This is a continuation of the challenge that started in this post.
Day 11. Piano Hinge with Skewers
This was a fun book to make. I’m not sure about leaving the points on the skewers. I like the look, but they are sharp! I wrapped every section with my marbled paper, which means that you have two facing marbled pages on the interior between the sections. It also means that the back of the marbled paper is visible. I used 70 lb. (104gsm) drawing paper for the pages which makes the spine rather chunky. I think even a lighter weight paper might be better. One problem, which isn’t really visible in the photos, is that the skewers make the spine very wide so the shoulders are way out of proportion.
Day 12. Flag Book
I’ve been intrigued by this structure for a long time, but have never gotten around to making one, partly due to a lack of ideas about content. The text or flags in this book are cut from random pages I had printed when I was playing with adding text to my books. The spine is folded decorative paper and is quite weak. If I ever make another one of these, I would use a stiffer paper or card stock for the spine. I think thinner flags are more interesting. These are a little too wide. Like many of these books, the final structure is a bit wedge shaped due to extra material at the spine edge. The shape makes shelving a problem. The more I play with these different structures, the more I appreciate the advantages of the traditional codex book.
Day 13. Pocket X-Book revisited
This is the same structure that I made on Day 2, just resized to hold business cards. This time I used a double-sided paper for the pockets so there isn’t a disconnect between the pocket and background. Filled with cards, it is much wider at the fore edge and needs some width in the spine to compensate and provide a flat profile. I really like this format and think I may have another go at it using boards and a spine, but keeping the X-fold for the pockets.
Day 14. Jacob’s Ladder variation
This is a modification of the Jacob’s Ladder toy/book that I made several years ago. It is larger and has only three panels, but it still flips and flops like the original. This structure demands content and I can imagine some quite clever uses of the six panels which seem to interact, but never do. In spite of all their flips and flops, the two Victorian ladies never meet.
Day 15. Variation of my Jotter/Sketch book
This is a slight variation of my jotters and sketch books. This isn’t an experiment with structure, but with material. I have many odds and ends of very heavy paper that I have marbled, but have never found an appropriate structure. It tends to crack if creased, but I was hoping I could use it in a structure that can use a gentle fold. It didn’t crack along the spine, but another problem appeared immediately – the covers wouldn’t lay flat. I tried damp ironing and leaving it in a press for 48 hours, but they still spring. As a last ditch effort I will try to hydrate the paper thoroughly and then press it again. I hope it works.

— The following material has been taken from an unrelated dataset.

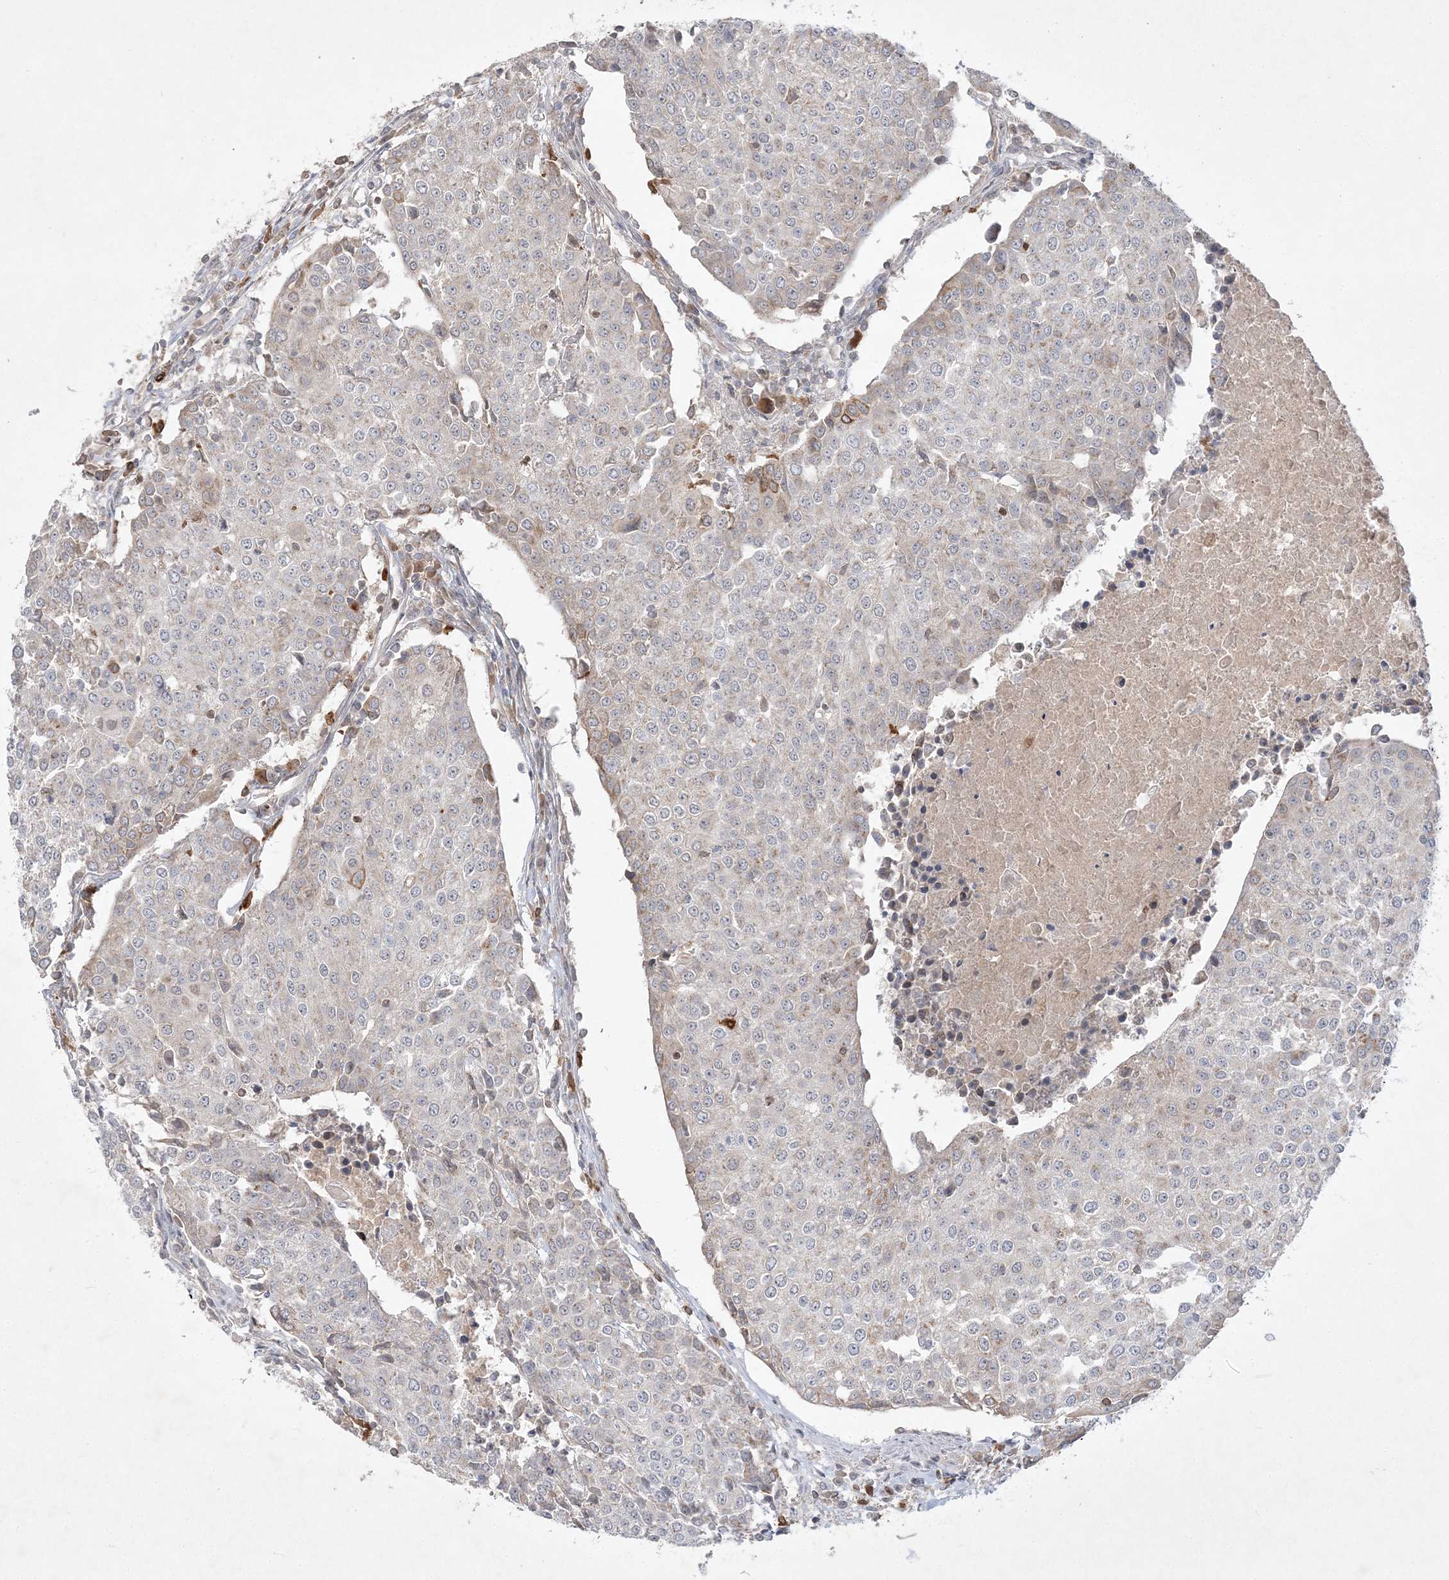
{"staining": {"intensity": "negative", "quantity": "none", "location": "none"}, "tissue": "urothelial cancer", "cell_type": "Tumor cells", "image_type": "cancer", "snomed": [{"axis": "morphology", "description": "Urothelial carcinoma, High grade"}, {"axis": "topography", "description": "Urinary bladder"}], "caption": "IHC micrograph of human high-grade urothelial carcinoma stained for a protein (brown), which exhibits no positivity in tumor cells.", "gene": "CLNK", "patient": {"sex": "female", "age": 85}}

Thoughts on the Challenge so far.
It’s been fun and I’ve learned some new ways of handling paper, but it has also reinforced my desire to get back to “real” books. Making these 15 books has taken me 23 days just because ‘Life’ and I don’t think it’s realistic to think I can continue that pace as I move into more complex structures. I have no desire to make 15 more simple ones, but I would like to work on what I would call intermediate types – stab stitch, Coptic, long stitch, etc. but all of these structures require extensive prep work, cutting paper and boards as well as design time. Books 16 – 30 (if I do that many) may become two days per book or three books a week or some other measurement. We’ll see what happens after my vacation. I should be back at this around the end of October.